▸ **Document text**
While the claims deadline was previously set at November 7, 2022, at the request of the Parties at the Fairness Hearing, the Court extended this deadline to December 7, 2022.

3. Attorneys' Fees

The Court assesses Class Counsel's request for attorneys' fees below, see Section VIII.A, and finds it reasonable as applied to the net settlement fund. Thus, this factor comes out in favor of finding the settlement adequate.

The Lochridge objection's argument regarding attorneys' fees is that, because “the interests of [Fuel Economy Class Members] were compromised,” attorneys' fees above the twenty-five percent benchmark are not warranted. Lochridge Obj. at 12-13. Because the Court concludes that the interests of the Fuel Economy Class Members were not “compromised” by the inclusion of the Other Class Vehicle Class Members in the class, see supra Sections II, IV.A.4, the objection is thus overruled. Particularly because the Fuel Economy Class Members-the class members whose rights Lochridge seeks to vindicate-will receive, by some measures, close to all of the cost of the damages they might recover at trial, it is unreasonable to conclude that such a settlement is a poor result simply because other Class Members with perhaps weaker claims may recover under the Settlement as well.

4. Adequacy Objections

Two additional objectors, Nicholas Bugosh and Matthew Killen, argue that the settlement is inadequate, though for different reasons. Both are without merit.

Killen objects to the fairness of the formula devised by the parties, devising his own formula based on his own estimates of average consumer driving. Killen then suggests that a buyback option for affected consumers is the appropriate remedy because “[c]onsumers deserve the right to return the car to [Porsche] and their subsidiaries for a full refund.” Killen Obj.

Killen's objection is invalid because, while he owns a Fuel Economy Class Vehicle, he purchased his vehicle after the 96-month period compensated under the Settlement, and thus is not a member of the class. Settlement Agreement ¶ 2.28. Nevertheless, for completion's sake, the Court addresses Killen's objection on its merits.

Class Counsel argues that the Parties used much more detailed data to develop their settlement plan than Killen's estimates. Final Approval Reply at 10-11. In any case, Killen does not argue that his calculation should be implemented, but rather that a buyback option is required to make the settlement fair. Killen Obj. As Class Counsel points out, many settlements of similar claims have been approved without providing such an option-such as the Audi CO2 settlement in this MDL. See Audi CO2 Final Approval Order (dkt. 7244) at 1. Because a buyback option is simply not required for this settlement to be fair, reasonable, and adequate, Killen's objection is overruled.

Bugosh argues essentially the opposite: That the settlement should be rejected because he has performed his own testing on his two Porsche vehicles (only one of which is a Class Vehicle), and they have passed his own personalized emissions and fuel economy tests. He therefore argues that the Court should reject the settlement and “award[] $0.00 to the litigants because [the settlement] does not agree with [his] experience.” Bugosh Obj. Bugosh's objection, “an apparent non-substantive assessment of the frivolity of the action,” does not convince the Court that this settlement is not fair, reasonable and adequate, and is thus overruled. Ko v. Natura Pet Prods., Inc., 09-cv-2619, 2012 WL 3945541, at *6 (N.D. Cal. Sept. 10, 2012).

▸ **Activity 1**
In the court ruling on the settlement objections, what date did the Court set as the new claims deadline?
▸ **Activity 2**
Continue the court ruling on the settlement objections from its final sentence.

▸ **Information provided**
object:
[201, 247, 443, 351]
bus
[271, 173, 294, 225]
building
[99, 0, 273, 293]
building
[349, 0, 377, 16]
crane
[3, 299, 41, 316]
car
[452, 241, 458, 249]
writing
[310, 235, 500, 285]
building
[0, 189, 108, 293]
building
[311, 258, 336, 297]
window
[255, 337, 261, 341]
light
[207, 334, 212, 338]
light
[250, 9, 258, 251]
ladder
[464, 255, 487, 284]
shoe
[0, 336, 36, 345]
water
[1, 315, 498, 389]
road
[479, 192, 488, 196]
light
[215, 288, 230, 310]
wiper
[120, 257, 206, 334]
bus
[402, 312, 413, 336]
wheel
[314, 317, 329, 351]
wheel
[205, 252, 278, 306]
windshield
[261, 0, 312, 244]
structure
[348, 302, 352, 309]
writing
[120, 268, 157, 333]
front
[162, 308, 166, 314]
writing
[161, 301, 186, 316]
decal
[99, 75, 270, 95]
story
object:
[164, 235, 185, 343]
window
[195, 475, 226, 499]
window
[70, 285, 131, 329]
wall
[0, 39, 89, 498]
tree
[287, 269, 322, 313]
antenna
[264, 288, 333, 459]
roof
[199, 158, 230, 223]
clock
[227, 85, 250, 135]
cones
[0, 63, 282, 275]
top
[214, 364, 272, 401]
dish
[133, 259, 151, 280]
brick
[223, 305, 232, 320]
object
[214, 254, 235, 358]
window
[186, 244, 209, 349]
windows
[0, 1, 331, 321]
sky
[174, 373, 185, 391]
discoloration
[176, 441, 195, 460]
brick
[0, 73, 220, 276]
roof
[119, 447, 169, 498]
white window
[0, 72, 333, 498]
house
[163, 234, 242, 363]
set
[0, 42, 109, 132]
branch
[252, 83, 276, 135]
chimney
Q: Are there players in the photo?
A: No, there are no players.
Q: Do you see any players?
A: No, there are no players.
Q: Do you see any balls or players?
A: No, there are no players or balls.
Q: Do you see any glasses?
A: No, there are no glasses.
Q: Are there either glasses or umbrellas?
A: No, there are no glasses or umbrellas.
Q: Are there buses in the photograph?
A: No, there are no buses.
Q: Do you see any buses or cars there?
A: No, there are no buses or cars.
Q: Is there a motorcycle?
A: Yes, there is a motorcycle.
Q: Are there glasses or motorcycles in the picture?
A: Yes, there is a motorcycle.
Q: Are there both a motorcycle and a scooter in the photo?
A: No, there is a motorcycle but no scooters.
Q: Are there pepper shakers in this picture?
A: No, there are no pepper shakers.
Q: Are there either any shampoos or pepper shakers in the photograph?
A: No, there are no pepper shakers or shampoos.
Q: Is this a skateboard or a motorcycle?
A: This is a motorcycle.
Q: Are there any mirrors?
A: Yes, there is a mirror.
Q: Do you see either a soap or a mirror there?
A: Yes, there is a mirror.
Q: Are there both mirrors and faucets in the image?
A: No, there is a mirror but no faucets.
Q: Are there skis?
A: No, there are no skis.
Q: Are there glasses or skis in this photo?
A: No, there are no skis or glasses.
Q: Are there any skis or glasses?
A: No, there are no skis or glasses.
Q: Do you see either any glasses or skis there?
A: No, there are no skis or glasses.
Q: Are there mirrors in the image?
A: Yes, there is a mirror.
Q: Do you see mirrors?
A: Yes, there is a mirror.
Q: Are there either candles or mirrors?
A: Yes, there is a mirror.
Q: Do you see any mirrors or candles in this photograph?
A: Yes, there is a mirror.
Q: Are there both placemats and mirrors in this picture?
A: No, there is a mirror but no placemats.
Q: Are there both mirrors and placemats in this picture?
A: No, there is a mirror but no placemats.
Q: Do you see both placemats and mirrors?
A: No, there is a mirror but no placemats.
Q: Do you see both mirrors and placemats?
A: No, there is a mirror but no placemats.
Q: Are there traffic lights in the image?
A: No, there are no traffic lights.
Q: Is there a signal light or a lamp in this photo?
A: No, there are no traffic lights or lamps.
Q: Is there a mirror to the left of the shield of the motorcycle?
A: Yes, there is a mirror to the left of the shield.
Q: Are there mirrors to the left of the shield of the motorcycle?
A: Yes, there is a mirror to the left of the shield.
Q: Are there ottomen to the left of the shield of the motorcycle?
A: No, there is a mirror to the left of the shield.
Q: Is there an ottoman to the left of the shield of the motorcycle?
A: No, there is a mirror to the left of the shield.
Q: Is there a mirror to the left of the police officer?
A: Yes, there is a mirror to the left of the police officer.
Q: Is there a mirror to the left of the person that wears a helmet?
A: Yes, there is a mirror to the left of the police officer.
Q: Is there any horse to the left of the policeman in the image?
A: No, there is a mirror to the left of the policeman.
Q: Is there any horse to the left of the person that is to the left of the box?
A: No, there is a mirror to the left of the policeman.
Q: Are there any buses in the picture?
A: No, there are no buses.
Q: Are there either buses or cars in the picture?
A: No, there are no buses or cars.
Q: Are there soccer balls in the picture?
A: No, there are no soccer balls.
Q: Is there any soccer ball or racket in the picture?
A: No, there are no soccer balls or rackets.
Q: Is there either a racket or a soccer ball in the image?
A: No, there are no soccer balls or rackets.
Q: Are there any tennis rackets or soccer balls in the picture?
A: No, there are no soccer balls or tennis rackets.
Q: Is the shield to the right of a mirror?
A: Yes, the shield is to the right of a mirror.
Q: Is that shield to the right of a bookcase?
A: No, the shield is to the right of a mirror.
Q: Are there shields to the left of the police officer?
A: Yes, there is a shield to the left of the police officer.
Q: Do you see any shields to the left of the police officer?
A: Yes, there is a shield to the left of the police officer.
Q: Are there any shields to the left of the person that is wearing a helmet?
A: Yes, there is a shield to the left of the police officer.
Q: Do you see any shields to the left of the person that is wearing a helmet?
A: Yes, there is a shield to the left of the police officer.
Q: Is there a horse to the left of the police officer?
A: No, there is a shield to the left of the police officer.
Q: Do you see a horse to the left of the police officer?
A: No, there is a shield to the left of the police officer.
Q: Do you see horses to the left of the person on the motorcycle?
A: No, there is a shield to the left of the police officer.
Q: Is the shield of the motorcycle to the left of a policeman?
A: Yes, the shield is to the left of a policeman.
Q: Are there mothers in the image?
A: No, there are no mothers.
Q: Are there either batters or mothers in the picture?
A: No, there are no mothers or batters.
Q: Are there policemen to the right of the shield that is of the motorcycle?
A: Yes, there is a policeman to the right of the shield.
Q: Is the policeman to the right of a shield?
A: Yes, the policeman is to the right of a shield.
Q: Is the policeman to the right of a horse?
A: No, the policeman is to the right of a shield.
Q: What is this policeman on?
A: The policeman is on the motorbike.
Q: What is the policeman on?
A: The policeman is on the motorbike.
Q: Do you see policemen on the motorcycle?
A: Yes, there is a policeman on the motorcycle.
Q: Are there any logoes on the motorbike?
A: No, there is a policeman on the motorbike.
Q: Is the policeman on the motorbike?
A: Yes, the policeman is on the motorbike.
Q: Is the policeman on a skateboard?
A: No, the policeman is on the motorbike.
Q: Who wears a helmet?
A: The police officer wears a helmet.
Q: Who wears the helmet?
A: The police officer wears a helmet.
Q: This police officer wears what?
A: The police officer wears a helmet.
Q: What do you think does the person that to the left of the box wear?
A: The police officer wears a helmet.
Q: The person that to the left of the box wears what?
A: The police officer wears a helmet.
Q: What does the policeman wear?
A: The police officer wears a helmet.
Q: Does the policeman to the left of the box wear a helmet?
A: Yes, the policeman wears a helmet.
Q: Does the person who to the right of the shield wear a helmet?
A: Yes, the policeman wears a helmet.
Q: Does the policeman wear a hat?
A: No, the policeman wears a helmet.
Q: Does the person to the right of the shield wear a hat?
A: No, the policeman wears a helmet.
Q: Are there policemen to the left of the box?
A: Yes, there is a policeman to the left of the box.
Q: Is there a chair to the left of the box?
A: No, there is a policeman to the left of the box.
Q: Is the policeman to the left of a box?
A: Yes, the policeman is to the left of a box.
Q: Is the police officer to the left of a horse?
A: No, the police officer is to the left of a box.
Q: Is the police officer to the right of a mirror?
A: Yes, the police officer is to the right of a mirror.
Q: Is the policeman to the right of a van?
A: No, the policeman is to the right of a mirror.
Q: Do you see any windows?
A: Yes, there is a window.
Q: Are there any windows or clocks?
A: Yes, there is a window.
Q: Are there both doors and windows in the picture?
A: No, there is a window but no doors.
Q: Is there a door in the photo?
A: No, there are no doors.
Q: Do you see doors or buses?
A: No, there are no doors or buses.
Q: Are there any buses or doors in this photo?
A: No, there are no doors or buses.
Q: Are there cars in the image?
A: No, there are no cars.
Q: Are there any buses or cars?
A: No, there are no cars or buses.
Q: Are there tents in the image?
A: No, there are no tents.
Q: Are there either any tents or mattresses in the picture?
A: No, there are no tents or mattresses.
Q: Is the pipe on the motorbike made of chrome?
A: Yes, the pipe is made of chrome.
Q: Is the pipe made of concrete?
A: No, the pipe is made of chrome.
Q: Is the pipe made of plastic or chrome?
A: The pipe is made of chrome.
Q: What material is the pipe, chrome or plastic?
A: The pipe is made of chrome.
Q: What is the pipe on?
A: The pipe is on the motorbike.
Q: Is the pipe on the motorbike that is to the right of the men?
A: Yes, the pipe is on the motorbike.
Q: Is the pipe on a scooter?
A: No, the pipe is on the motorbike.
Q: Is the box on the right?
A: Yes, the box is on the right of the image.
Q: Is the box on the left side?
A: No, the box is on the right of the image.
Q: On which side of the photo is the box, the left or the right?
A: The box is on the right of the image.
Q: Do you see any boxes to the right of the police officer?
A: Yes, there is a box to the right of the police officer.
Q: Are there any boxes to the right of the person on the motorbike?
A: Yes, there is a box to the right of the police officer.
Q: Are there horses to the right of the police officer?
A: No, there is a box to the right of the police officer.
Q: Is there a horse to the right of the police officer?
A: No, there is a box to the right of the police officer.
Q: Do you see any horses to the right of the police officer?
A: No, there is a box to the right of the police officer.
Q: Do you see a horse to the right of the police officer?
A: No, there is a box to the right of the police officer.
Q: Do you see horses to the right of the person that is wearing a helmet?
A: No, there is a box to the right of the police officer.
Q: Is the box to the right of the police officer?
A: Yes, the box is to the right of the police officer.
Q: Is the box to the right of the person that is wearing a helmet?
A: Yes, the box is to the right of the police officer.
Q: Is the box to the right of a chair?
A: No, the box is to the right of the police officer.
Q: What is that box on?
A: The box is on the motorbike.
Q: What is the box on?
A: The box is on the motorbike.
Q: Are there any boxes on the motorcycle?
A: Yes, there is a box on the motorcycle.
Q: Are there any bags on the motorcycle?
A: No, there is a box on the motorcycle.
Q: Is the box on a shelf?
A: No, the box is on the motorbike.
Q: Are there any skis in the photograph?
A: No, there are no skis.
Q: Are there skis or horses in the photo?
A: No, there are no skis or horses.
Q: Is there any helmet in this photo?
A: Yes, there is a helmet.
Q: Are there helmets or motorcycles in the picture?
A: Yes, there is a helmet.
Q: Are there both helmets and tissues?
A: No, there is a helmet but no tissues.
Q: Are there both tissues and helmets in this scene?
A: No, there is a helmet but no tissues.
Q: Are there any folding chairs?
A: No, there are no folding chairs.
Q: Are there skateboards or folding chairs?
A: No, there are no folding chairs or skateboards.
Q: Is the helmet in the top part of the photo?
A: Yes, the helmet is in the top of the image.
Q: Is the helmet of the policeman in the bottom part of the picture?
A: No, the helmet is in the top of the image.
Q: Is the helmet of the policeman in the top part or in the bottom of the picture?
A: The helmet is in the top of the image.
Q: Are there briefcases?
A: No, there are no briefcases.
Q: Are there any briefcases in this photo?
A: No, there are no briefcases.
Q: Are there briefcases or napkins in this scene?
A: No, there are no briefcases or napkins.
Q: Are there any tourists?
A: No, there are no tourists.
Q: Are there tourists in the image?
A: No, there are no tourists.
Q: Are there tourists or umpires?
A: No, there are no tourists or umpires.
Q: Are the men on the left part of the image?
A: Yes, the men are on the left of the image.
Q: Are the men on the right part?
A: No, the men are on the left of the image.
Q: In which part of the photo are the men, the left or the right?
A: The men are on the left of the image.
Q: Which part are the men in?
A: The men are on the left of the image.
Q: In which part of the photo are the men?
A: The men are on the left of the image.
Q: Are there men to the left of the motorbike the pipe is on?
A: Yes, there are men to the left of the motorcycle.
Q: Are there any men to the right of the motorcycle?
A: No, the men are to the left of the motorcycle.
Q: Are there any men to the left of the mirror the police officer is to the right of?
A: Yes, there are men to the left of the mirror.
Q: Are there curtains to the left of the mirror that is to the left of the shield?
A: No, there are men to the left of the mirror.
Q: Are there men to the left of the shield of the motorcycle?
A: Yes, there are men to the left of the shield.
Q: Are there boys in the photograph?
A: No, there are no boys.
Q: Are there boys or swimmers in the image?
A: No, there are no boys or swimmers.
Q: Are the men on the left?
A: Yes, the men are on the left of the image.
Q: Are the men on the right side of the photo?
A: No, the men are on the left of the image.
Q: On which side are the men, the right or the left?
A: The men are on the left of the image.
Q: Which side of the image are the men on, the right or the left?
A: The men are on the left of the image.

▸ **Response area 1**
December 7, 2022.

▸ **Response area 2**
D. Equitable Treatment of Class Members

The Class Members are treated equitably here because their cash payments are tied to the Plaintiffs' testing, and thus roughly correspond to the strength of their claims and the likelihood of damages at trial. For owners of Fuel Economy Class vehicles, for which testing showed a clear discrepancy between tested fuel economy and the fuel economy on the vehicle's Monroney label, class members will receive the most compensation of the three groups: between $250 to $1,109.66. Settlement Agreement at 3; Ex. 3. For Sport+ vehicles, for which testing indicated that they exceeded emissions standards while in Sport+ mode, class members will receive $250 and a software update to fix the issue. Id. at 3; id. ¶¶ 2.50; 4.3. And for Other Class Vehicles, which were conceivably impacted but for which testing did not identify fuel economy deviation, class members will receive up to $200. Id. at 3; id. ¶ 4.2.

Because these different recovery amounts “stem mostly from differences in the damages suffered . . . rather than any improper favoring of one group of Class Members over another,” this factor is also satisfied. In re Hyundai & Kia Fuel Econ. Litig., 13-md-2424, 2014 WL 12603199, at *2 (C.D. Cal. Aug. 21, 2014), vacated and remanded, 881 F.3d 679 (9th Cir. 2018), aff'd on reh'g en banc, 926 F.3d 539 (9th Cir. 2019).

E. Remaining Ninth Circuit Factors

The majority of the Ninth Circuit factors have been addressed by consideration of the 23(e)(2) factors. However, two remain to be considered: the endorsement of experienced counsel and the reaction of the class. Hanlon, 150 F.3d at 1026.

An additional factor applies if a government participant is present. Hanlon, 150 F.3d at 1026. While there is no government participant here, Class Counsel does point out that EPA and CARB “reviewed the fuel economy calculations underpinning the Settlement's compensation formula for Fuel Economy recovery.” Preliminary Approval Mot. at 21.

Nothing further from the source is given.